» TEXTO PARA ANALIZAR:
------------------------------------------------------------------------

La llegada del primer buque con vehículos eléctricos de la marca china BYD al país fue el disparador de una nueva discusión pública sobre el futuro de la industria automotriz local. Más allá del interés comercial del desembarco, el debate se centró en cómo afecta la apertura de importaciones a la producción nacional.
En este contexto, Federico Sturzenegger, ministro de Desregulación y Transformación del Estado, generó controversia con un comentario en redes sociales en el que afirmó que los autos producidos en Argentina “parecen los de Los Picapiedras” cuando se los compara con los vehículos eléctricos que ingresan desde China. Para él, esta diferencia tecnológica debería celebrarse como una oportunidad.
Sturzenegger defendió la apertura comercial argumentando que los autos eléctricos importados ofrecen mayor tecnología y seguridad vial, y que su llegada podría favorecer la reducción de accidentes en rutas, además de introducir innovaciones que aún no se producen localmente.
La frase del ministro no tardó en recibir respuesta de sectores críticos, entre ellos el diputado Miguel Ángel Pichetto, quien advirtió que permitir la entrada sin restricciones de automóviles subsidiados desde China puede poner en riesgo el empleo y la producción nacional si no hay condiciones claras de competitividad. Asimismo, mencionó la posibilidad de prácticas de dumping (ventas por debajo de costo) que perjudicarían a las terminales locales. «No es contra el progreso ni contra los autos eléctricos, es a favor del Capitalismo Nacional. Abrir el mercado sin condiciones a una potencia que no juega con reglas claras no es bonanza, es entrega. Trump lo entendió hace rato: el interés nacional está por encima de cualquier metáfora», respondió horas más tarde Pichetto, quien añadió que «ningún país serio permite que una potencia extranjera destruya su industria con precios de dumping. El Gobierno habla de Occidente y de Trump, pero le abre la puerta al principal enemigo comercial de Washington. Coherencia y defensa del trabajo argentino, de eso se trata el debate», manifestó Pichetto.

------------------------------------------------------------------------

» REGISTROS:
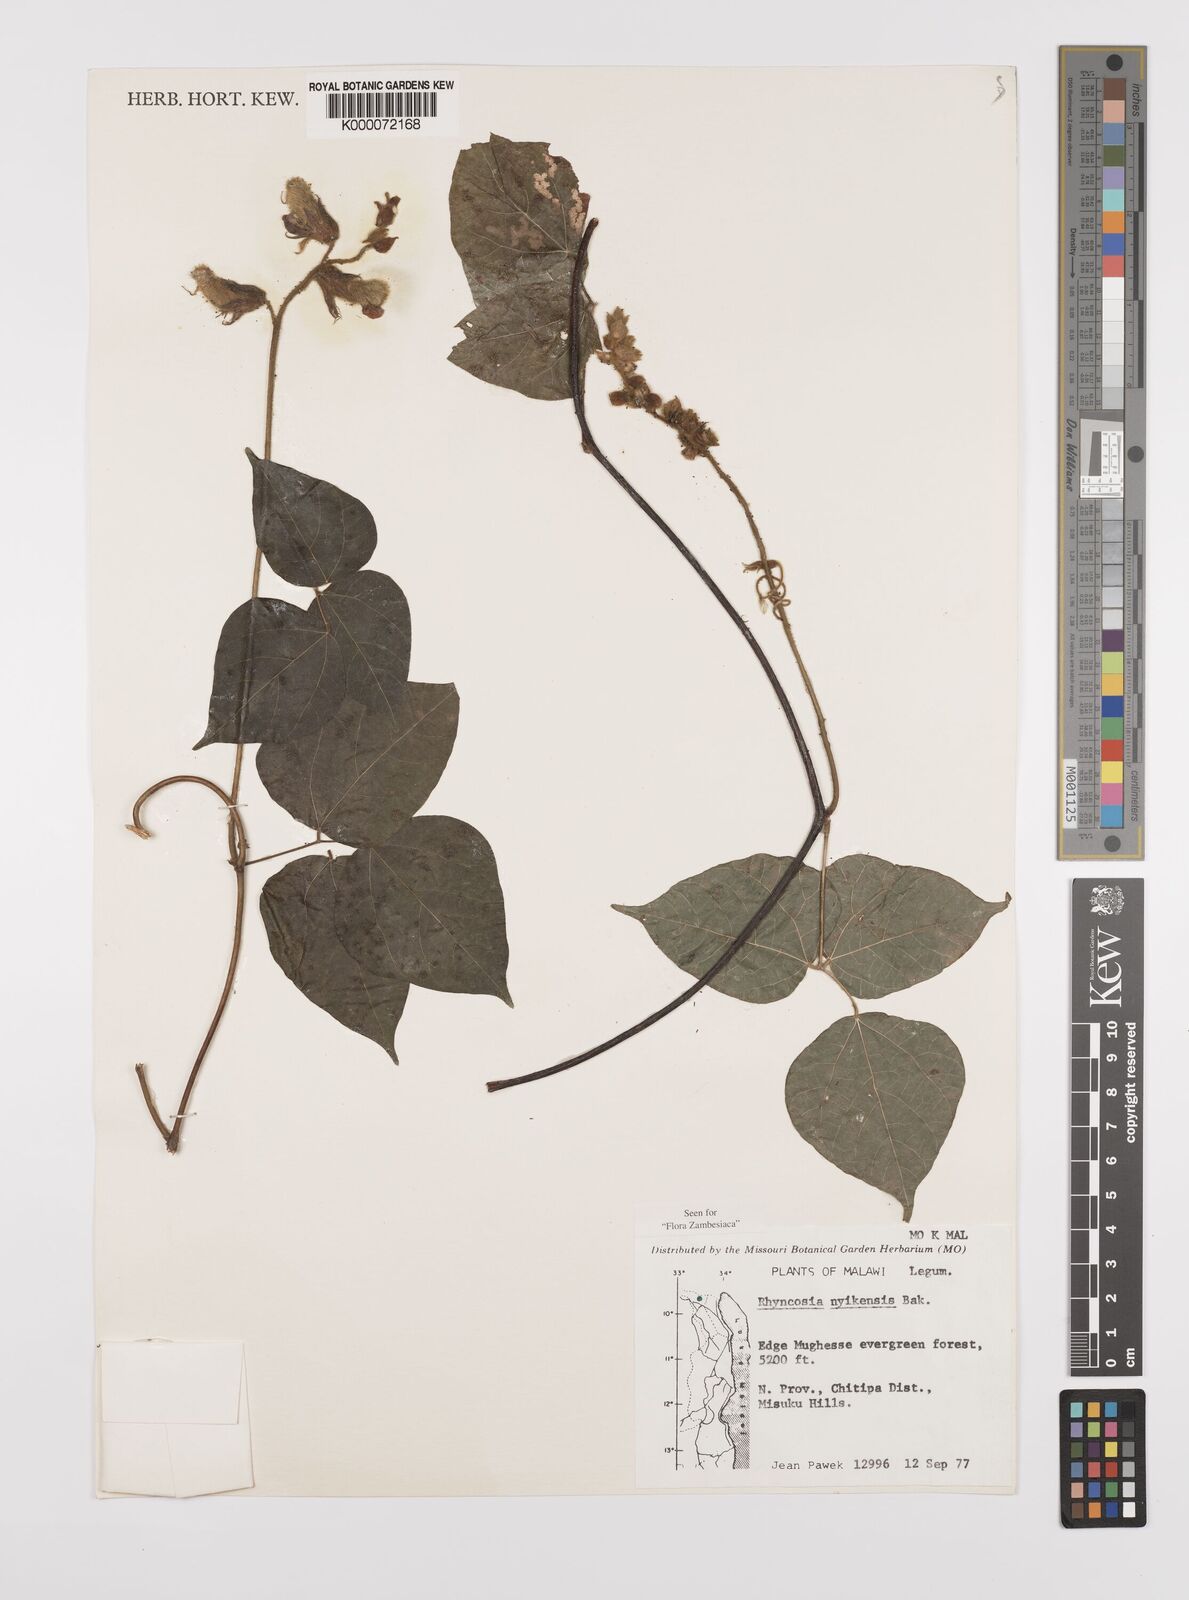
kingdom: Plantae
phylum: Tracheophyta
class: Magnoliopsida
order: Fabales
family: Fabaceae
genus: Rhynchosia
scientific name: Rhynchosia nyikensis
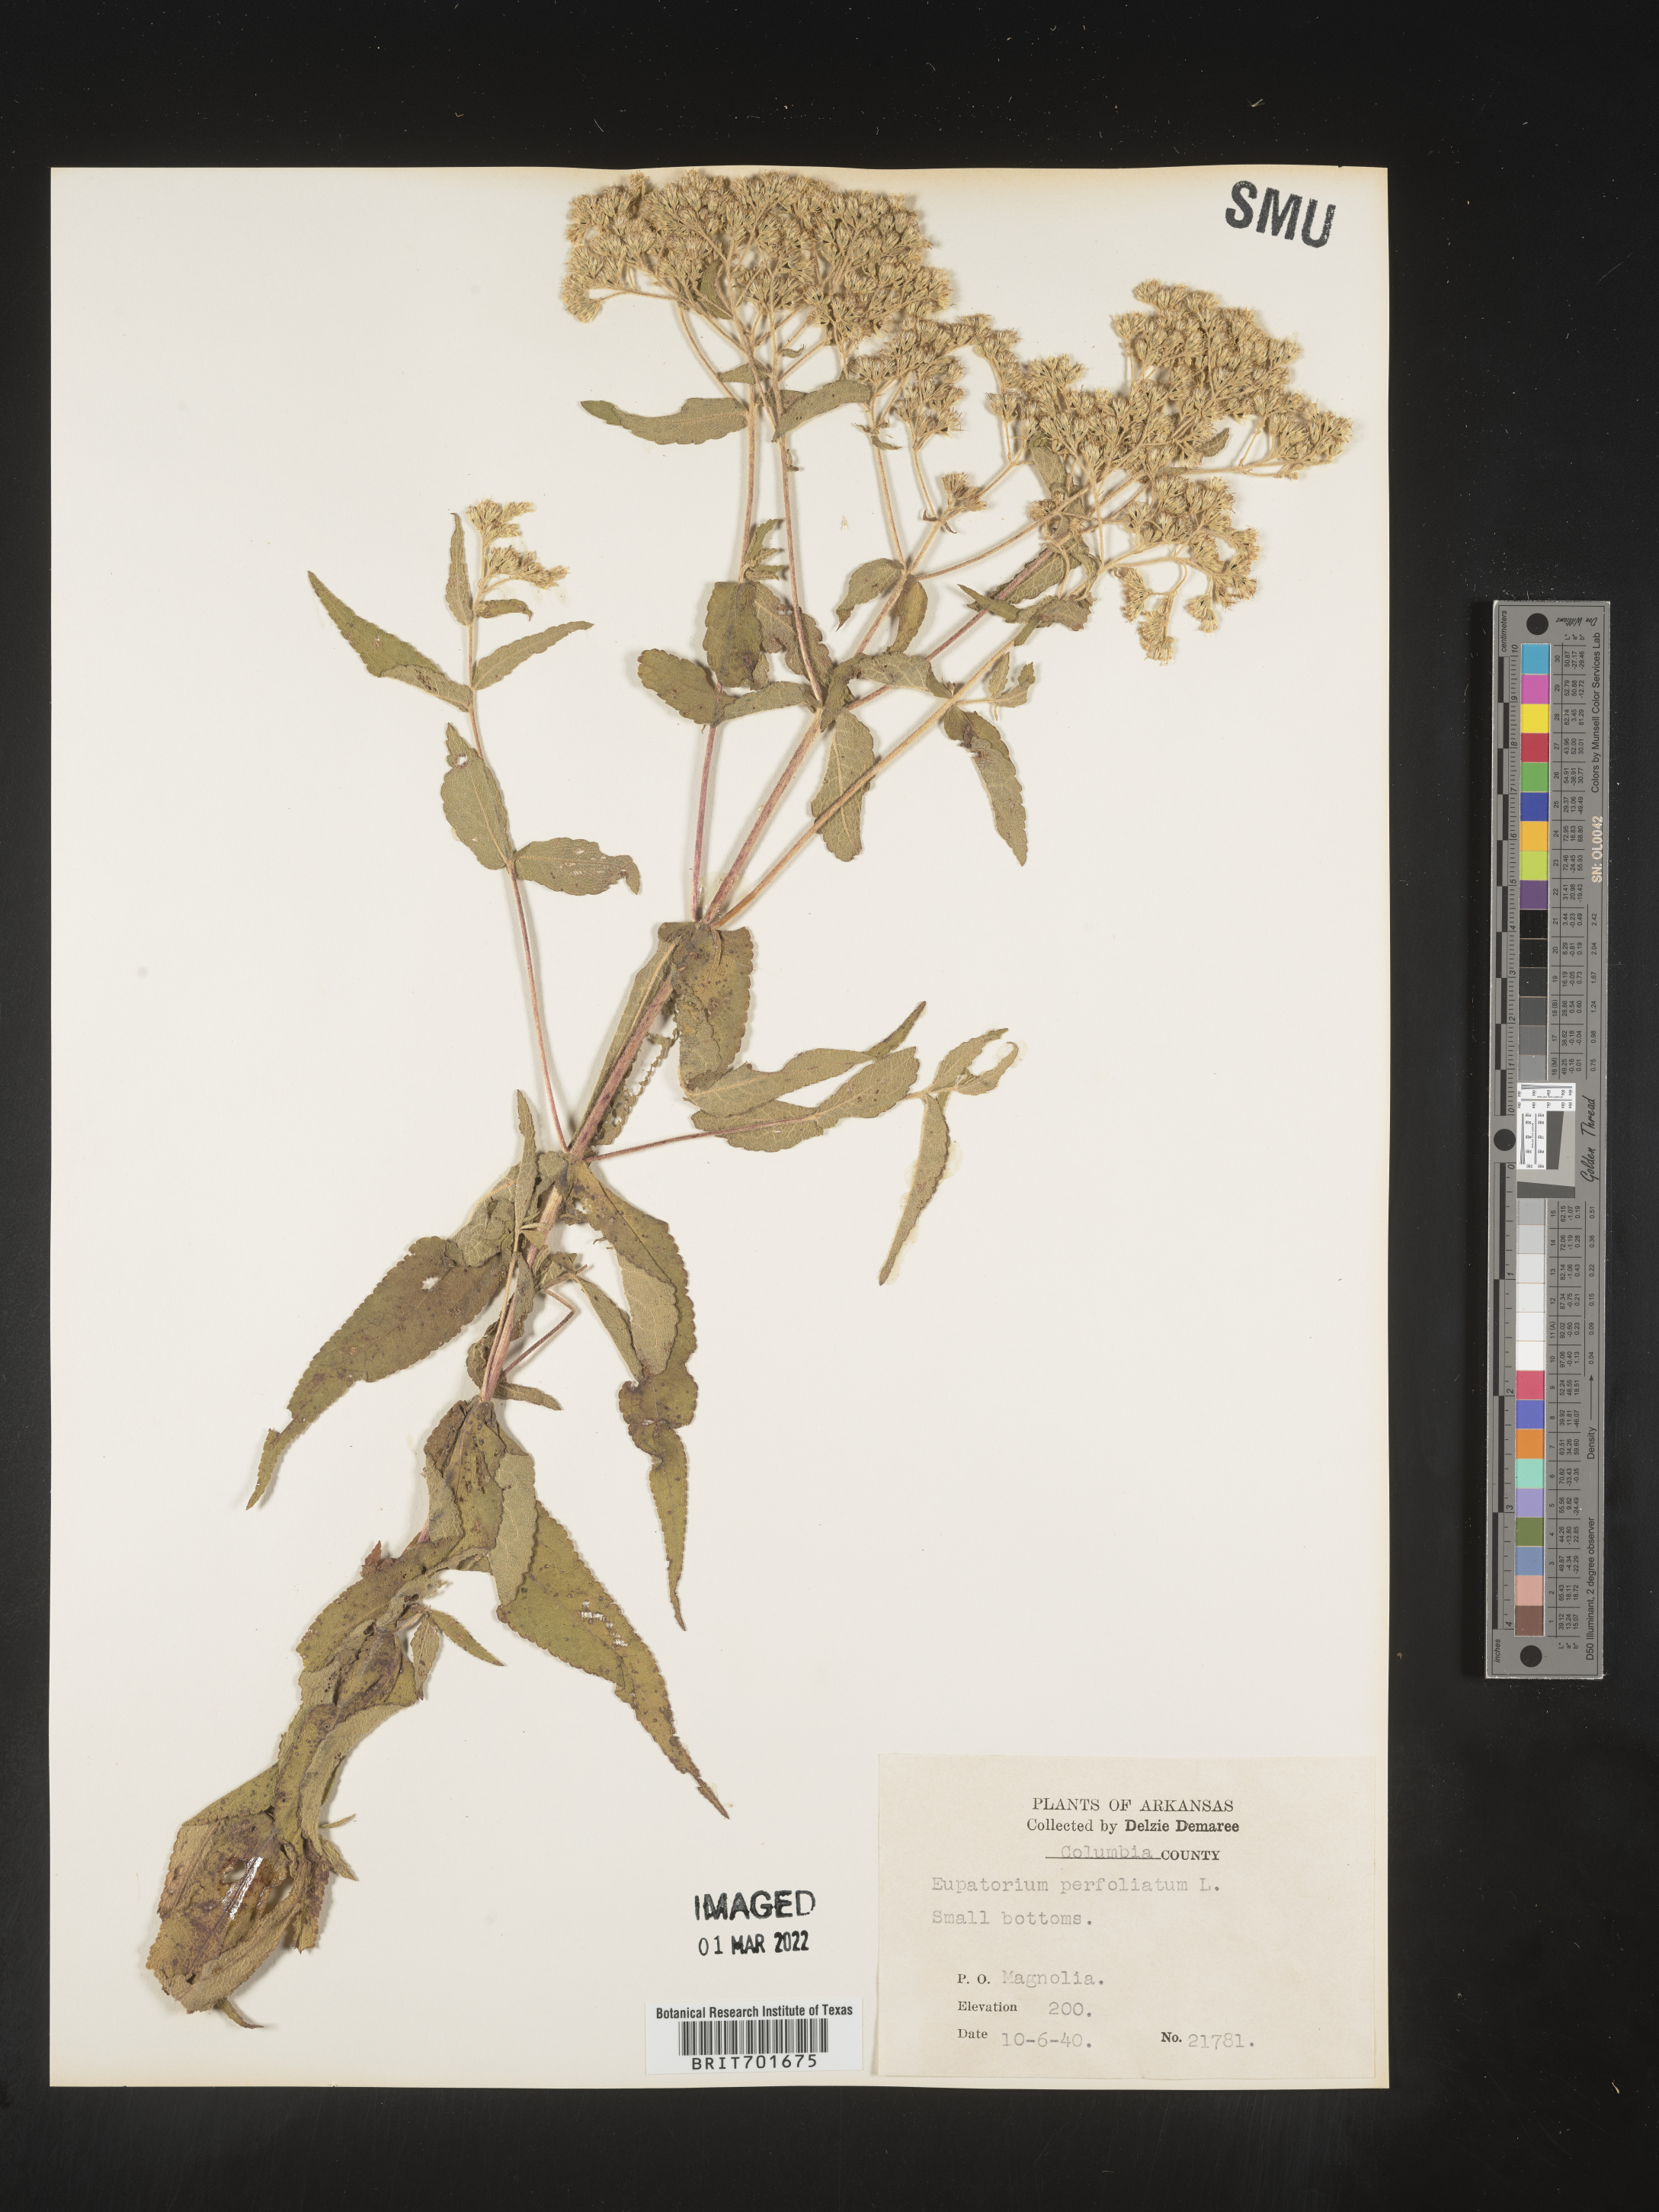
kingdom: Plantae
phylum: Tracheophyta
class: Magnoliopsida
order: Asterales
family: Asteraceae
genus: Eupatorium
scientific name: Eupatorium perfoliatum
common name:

------------------------------------------------------------------------

» ACTIVIDADES:
A. Reproduce sin cambios el fragmento del texto sobre los autos eléctricos chinos que empieza con las palabras "Sturzenegger defendió la" y termina con "se producen localmente.".
B. Prosigue el texto sobre el debate por los autos eléctricos chinos a partir de su última oración.

» SOLUCIONARIO:
A.
Sturzenegger defendió la apertura comercial argumentando que los autos eléctricos importados ofrecen mayor tecnología y seguridad vial, y que su llegada podría favorecer la reducción de accidentes en rutas, además de introducir innovaciones que aún no se producen localmente.

B.
El cupo actual de importación para autos electrificados en Argentina es de 50.000 unidades anuales durante cinco años, con condiciones de precio límite para fomentar la llegada de modelos accesibles. En la reciente convocatoria para 2026, las automotrices y las importadoras manifestaron una demanda muy superior al cupo disponible, lo que refleja el interés por introducir estos vehículos en el mercado argentino.
Por su parte, la industria automotriz local sostiene que, si bien existen modelos con tecnología competitiva (como pick-ups y vehículos híbridos livianos fabricados en el país), se requieren cambios normativos para incentivar inversiones en electrificación y actualizar las reglas de importación para equilibrar la competencia.
El debate refleja tensiones más amplias sobre política comercial, empleo y el rumbo de la industria automotriz en Argentina, en un momento en que la apertura de importaciones convive con reclamos de sectores productivos que buscan protecciones o incentivos para sostener sus operaciones.